Pensa-se que Sun Tzu tenha sido um general, estratega e filósofo do Período dos Reinos Combatentes do Império Chinês, em meados do século V a.C. É-lhe atribuída a autoria da obra «A Arte da Guerra», apesar de hoje essa possibilidade ser discutida, tal como a existência do próprio. Sendo uma obra de características e conteúdos militares, a «Arte da Guerra» é hoje usada para os mais diversos fins: da estratégia militar à gestão de empresas ou à capacidade de liderança e de chefia. De leitura obrigatória para muitas gerações de militares, a obra tornou-se um clássico no mundo empresarial, fornecendo aos gestores inspiração para responderem aos desafios com que se veem confrontados num mundo cada vez mais globalizado.

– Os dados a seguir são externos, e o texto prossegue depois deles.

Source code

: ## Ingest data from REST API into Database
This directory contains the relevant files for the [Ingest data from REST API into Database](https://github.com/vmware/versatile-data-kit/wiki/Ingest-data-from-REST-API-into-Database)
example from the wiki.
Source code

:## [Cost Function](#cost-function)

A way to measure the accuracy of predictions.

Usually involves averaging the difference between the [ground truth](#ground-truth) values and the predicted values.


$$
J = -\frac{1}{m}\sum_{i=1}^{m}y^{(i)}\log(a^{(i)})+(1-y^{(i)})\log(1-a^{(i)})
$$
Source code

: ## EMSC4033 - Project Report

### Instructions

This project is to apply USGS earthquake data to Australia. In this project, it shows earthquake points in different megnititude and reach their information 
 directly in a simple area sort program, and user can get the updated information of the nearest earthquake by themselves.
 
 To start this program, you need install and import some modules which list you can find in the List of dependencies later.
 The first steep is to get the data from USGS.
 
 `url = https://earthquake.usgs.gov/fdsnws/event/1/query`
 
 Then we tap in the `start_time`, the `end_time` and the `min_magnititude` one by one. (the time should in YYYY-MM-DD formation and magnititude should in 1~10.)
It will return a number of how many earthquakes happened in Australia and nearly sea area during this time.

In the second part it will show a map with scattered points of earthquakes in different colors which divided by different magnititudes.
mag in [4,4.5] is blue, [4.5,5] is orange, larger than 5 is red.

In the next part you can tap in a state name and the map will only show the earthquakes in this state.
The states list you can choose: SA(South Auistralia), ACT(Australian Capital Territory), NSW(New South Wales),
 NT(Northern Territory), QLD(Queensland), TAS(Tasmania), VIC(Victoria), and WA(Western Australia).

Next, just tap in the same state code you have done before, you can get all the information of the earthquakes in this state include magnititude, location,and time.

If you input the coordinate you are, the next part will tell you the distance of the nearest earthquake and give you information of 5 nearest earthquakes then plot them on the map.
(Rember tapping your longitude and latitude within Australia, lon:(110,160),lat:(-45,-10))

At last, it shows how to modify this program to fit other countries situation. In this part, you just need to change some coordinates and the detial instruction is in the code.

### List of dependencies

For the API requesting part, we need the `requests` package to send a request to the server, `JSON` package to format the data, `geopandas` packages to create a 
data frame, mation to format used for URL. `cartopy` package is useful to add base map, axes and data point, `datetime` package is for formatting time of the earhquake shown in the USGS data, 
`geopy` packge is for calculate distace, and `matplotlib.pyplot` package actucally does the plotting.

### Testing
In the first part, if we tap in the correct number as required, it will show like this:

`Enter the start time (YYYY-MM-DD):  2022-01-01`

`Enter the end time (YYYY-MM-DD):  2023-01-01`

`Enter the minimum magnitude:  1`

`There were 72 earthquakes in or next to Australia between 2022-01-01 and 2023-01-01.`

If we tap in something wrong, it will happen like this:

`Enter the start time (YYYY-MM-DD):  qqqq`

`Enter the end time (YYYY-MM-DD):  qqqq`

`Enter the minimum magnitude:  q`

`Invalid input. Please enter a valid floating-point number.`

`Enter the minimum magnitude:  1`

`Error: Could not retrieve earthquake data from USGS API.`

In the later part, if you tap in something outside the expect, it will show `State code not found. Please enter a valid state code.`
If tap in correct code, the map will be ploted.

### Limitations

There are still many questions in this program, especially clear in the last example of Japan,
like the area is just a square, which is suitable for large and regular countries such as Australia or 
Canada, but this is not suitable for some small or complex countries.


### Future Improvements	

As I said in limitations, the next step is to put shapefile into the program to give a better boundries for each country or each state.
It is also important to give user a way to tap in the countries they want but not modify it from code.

Segundo a obra, existem cinco fatores que permitem que se preveja qual dos oponentes sairá vencedor: aquele que sabe quando deve ou não lutar; aquele que sabe como adotar a estratégia militar apropriada de acordo com a superioridade ou inferioridade das suas forças frente ao inimigo; aquele que sabe como manter os seus superiores e subordinados unidos de acordo com as suas propostas; aquele que está bem preparado e enfrenta um inimigo desprevenido; aquele que é um general sábio e capaz, em cujas decisões o soberano não interfere.

Por nunca ter deixado de existir, mas sim metamorfosear-se, a guerra nunca deixou de estar na ordem do dia. Então, é caso para nos questionarmos se, sendo a guerra uma ação/reação intrinsecamente humana, constituirá a mesma uma arte, apenas por nos ensinar a evitar o conflito, fenómeno social comum a tantas outras espécies?

Não havendo uma única definição para o que é a arte, é difícil definir um significado absoluto para uma atividade que reúne uma produção tão vasta e diversificada ao longo do tempo. Sendo a arte associada à comunicação humana e, maioritariamente, à expressão de emoções, dúvidas e anseios, tanto existenciais, sociais ou puramente estéticos, é-me difícil associá-la à guerra. Sei que «A Arte da Guerra» é apenas um título, mas, ainda assim, causa-me algum incómodo ver a destruição associada à arte.

Apesar da arte ser realizada nos mais variados meios, linguagens e técnicas, os artistas geralmente compartilham o desejo de transmitir sentimentos e emoções através da criação e da construção: “A arte é essencialmente a afirmação, a bênção e a divinização da existência”, Nietzsche; “Arte é a disposição humana de matéria sensível ou inteligível para um fim estético”, James Joyce; “A arte é a assinatura das civilizações”, Jean Sibelius; “O propósito da arte é tirar a poeira da vida diária das nossas almas”, Picasso; “A arte é a descoberta e o desenvolvimento de princípios elementares da natureza em belas formas adequadas ao uso humano”, Frank Lloyd Wright.

Num tempo em que a guerra se aproxima mais do «nosso» ocidente e nos faz recordar outros tempos, não muito distantes, em que vários países se uniram no propósito de se defenderem contra a irracionalidade de guerras provocadas em nome de conquistas territoriais, políticas e ideológicas, assaltam-nos pensamentos em que damos conta da nossa pequenez, fragilidade e dependência. Todos sabemos, mas teimamos em esquecer, que não há guerras boas nem más e, mais importante do que isso, numa guerra não há vencedores nem vencidos, pois muitos terão de perder para alguém, pretensamente, assumir-se como vencedor.

Se há algo que aprendi e intuí enquanto fui instruendo e instrutor de artilharia ligeira é que as armas só ferem e matam se forem manipuladas. O poder sempre esteve e estará na mão de quem tem o poderio de mandar destruir. A autoridade, a repressão e o medo são os agentes catalisadores que alimentam as guerras que proliferam pelo mundo, tendo como denominador comum os interesses pessoais daqueles que, em nome da história, do território, da etnia, da raça e de outros motivos mandam matar os filhos, pais, irmãos e maridos do seu e dos outros povos. Por isso, já me cansa ver tantos especialistas duma pseudo-arte a explicar e a comentar nos vários canais de tv as estratégias de quem, à nossa revelia e à custa da nossa ignorância, usa a guerra para proveito seu e dos seus.

Militares e/ou civis, somos meros peões transformados, em menos de nada, em carne para canhão. Porque, por mais que alguns doutos peritos militares o defendam, a guerra como a conhecemos não tem lógica, ética, moral nem utilidade! Arte? Muito menos.